Trial Shows Cheaper Bone Marrow Transplant Is As Effective as Gene Therapy for Sickle Cell Disease

A trial completed at Johns Hopkins and 20 other cancer centers in the U.S. and London showed that a bone marrow treatment process is a “viable and less costly alternative to recently approved gene therapy products for sickle cell disease.”

This type of transplant, which is called a “reduced-intensity haploidentical bone marrow transplantation,” involves marrow being given by a “half-matched” donor, usually from a family member of the patient. A half-matched donor means that “the proteins that help the body’s immune system function, and which are present on a donor’s marrow cells, must match at least half of those proteins on the recipient’s cells to be a good fit and to not attack the recipient’s body after the transplant.” Patients are treated with low doses of chemotherapy and given total body irradiation before the transplant. They are given drugs like cyclophosphamide (which helps prevent graft-versus-host disease) for up to a year after the procedure.

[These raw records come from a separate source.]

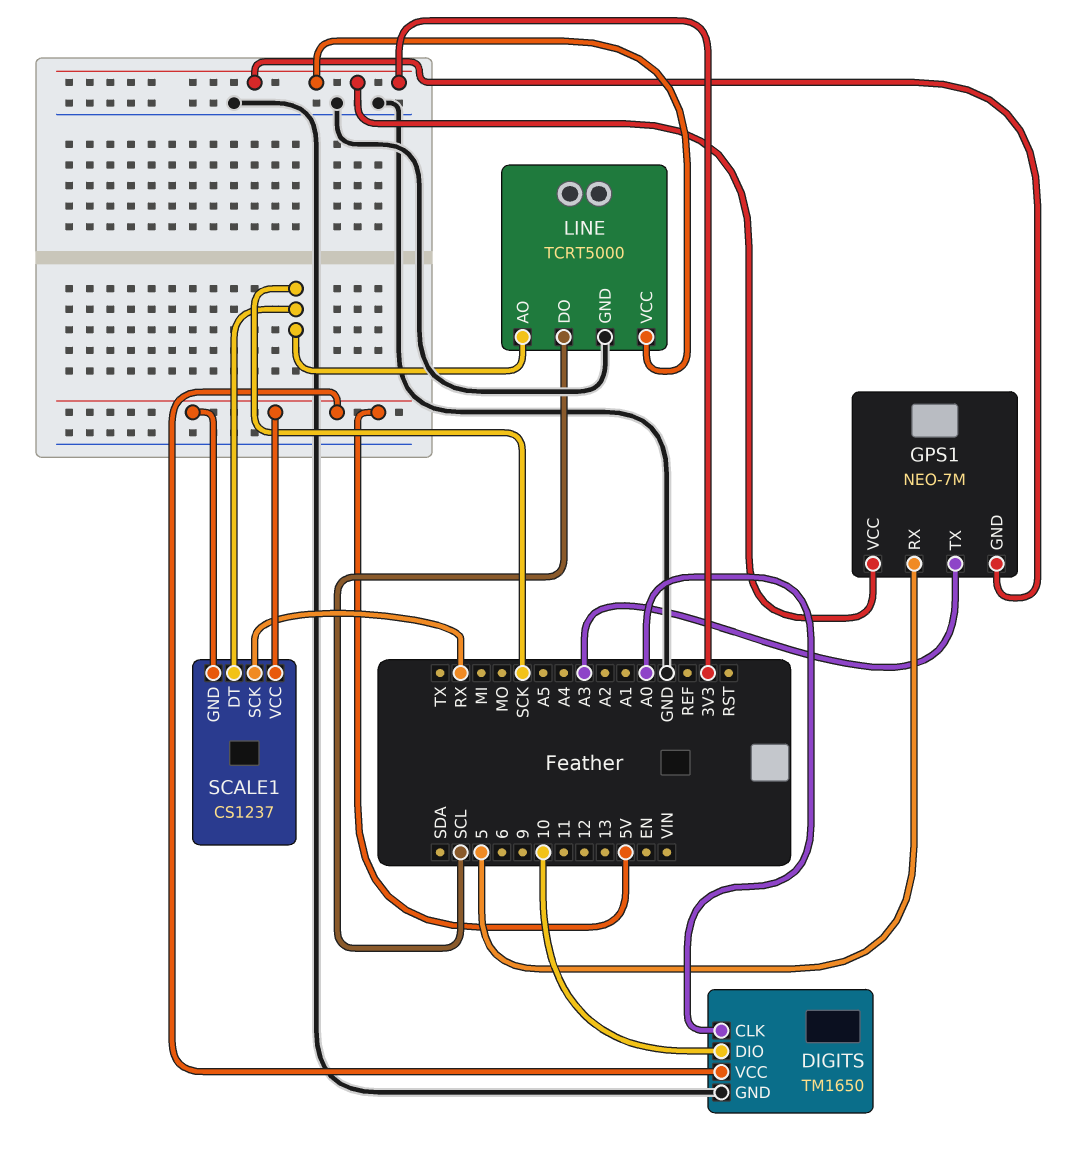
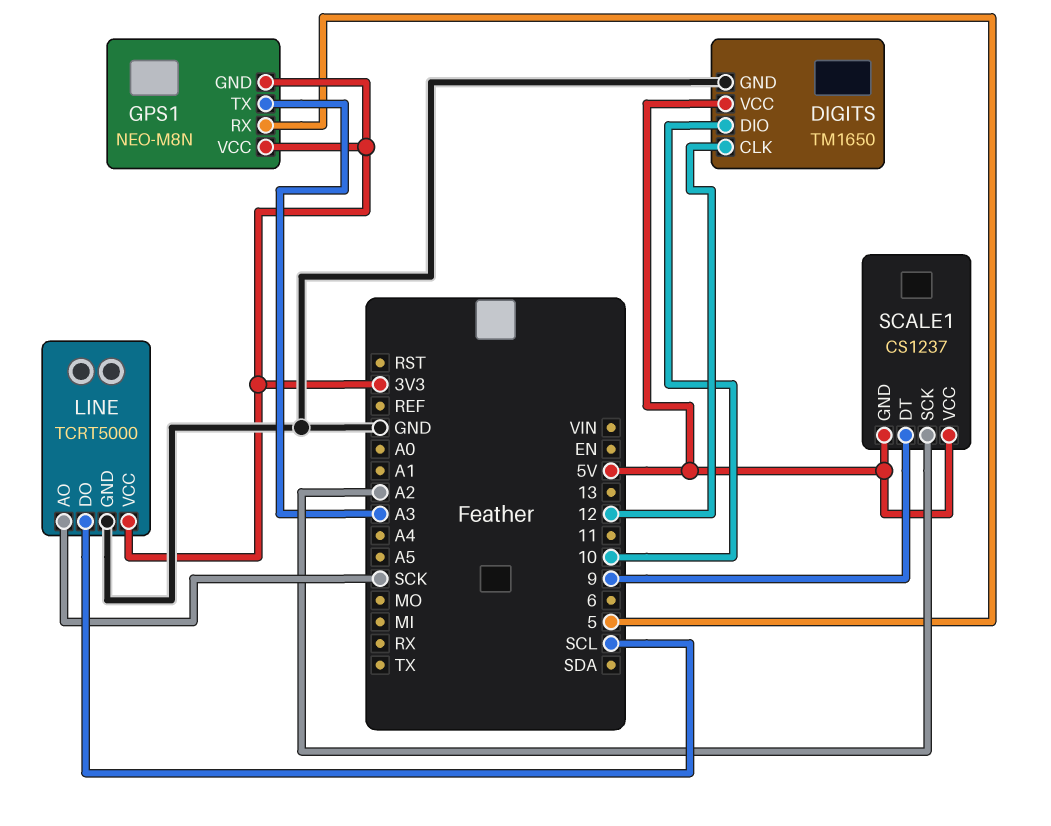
DIGITS pin CLK: A0 -> 12
GPS1: NEO-7M -> NEO-M8N
SCALE1 pin DT: SCK -> 9
SCALE1 pin SCK: RX -> A2

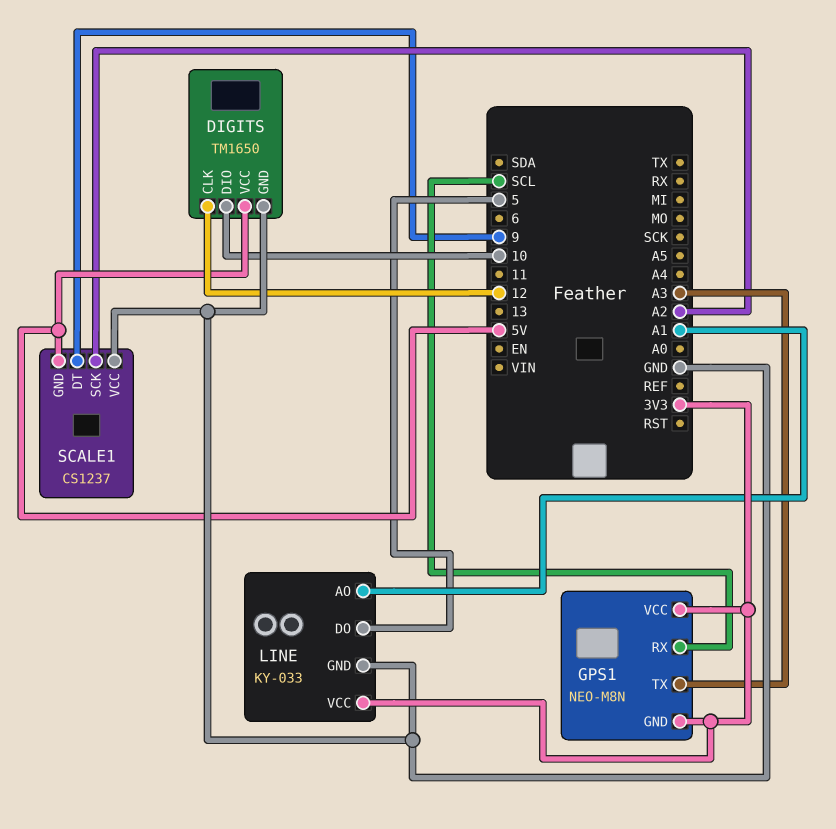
GPS1 pin RX: 5 -> SCL
LINE: TCRT5000 -> KY-033
LINE pin AO: SCK -> A1
LINE pin DO: SCL -> 5
SCALE1 pin VCC: 5V -> GND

Of 42 people with severe sickle cell disease who had the procedure, “95% were alive two years after the transplant, and 88% are considered cured and are experiencing no disease-related events.” The trial also showed “very high engraftment of the donor cells and very high cure rates, the authors say.” This treatment costs a fraction of the price of gene therapy, and gene therapy also requires high dose chemotherapy, which many people cannot receive. Serious side effects were uncommon during the trial.

Transplantation also cuts hospital time for patients down to about eight days, compared to six to eight weeks for gene therapy. A review paper demonstrated that “the estimated cost of gene therapy is $2 million–$3 million, compared to about $467,747 for a transplant.”